= TRY IT =
Leaving out every picture, copy the lines of the data exactly, from the first through the line containing "16: (107, 145)".
-- GIVEN DATA follows --
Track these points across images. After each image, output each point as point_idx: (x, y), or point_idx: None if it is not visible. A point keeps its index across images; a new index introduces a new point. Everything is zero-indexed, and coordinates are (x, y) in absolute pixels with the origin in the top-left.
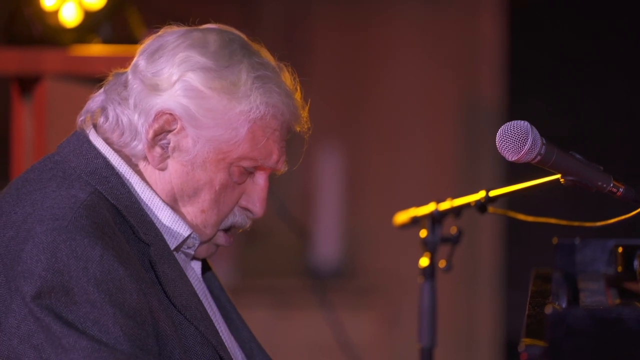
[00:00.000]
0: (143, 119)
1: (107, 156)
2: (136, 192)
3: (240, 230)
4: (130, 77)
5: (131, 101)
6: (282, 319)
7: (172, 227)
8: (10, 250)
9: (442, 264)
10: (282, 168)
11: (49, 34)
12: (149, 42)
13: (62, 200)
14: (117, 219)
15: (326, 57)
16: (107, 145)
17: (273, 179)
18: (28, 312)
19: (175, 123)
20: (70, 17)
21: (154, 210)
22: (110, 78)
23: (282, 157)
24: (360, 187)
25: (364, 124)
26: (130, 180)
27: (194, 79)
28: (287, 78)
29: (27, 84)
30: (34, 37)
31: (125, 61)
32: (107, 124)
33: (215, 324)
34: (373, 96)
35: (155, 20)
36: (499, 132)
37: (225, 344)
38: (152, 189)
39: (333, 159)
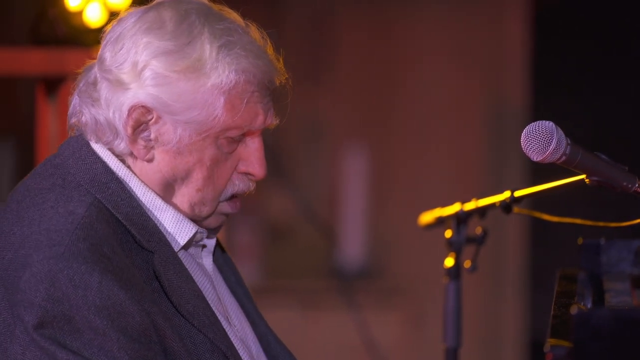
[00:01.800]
0: (118, 116)
1: (106, 160)
2: (136, 195)
3: (246, 194)
4: (97, 75)
5: (102, 101)
6: (307, 319)
7: (176, 228)
8: (10, 274)
9: (467, 264)
10: (273, 122)
11: (73, 34)
12: (110, 29)
13: (59, 221)
14: (118, 228)
15: (351, 59)
16: (104, 148)
17: (298, 182)
18: (31, 340)
19: (149, 114)
20: (94, 17)
21: (155, 212)
22: (81, 74)
23: (269, 113)
24: (386, 188)
25: (389, 125)
26: (129, 183)
27: (158, 66)
28: (255, 35)
29: (52, 84)
30: (58, 38)
31: None
32: (89, 126)
33: (231, 319)
34: (398, 97)
35: None
36: (524, 132)
37: (241, 339)
38: (149, 187)
39: (358, 160)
-- GIVEN DATA concluded --
= ANSWER BELOW =
Track these points across images. After each image, output each point as point_idx: (x, y), or point_idx: None if it is not visible. A point keeps its index across images; a new index introduces a new point. Everything is zero-indexed, and coordinates are (x, y) in absolute pixels with the origin in the top-left.
[00:00.000]
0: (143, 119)
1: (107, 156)
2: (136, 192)
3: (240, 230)
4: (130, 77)
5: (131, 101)
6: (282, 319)
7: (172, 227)
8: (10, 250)
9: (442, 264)
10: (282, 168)
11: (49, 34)
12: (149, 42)
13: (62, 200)
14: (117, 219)
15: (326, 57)
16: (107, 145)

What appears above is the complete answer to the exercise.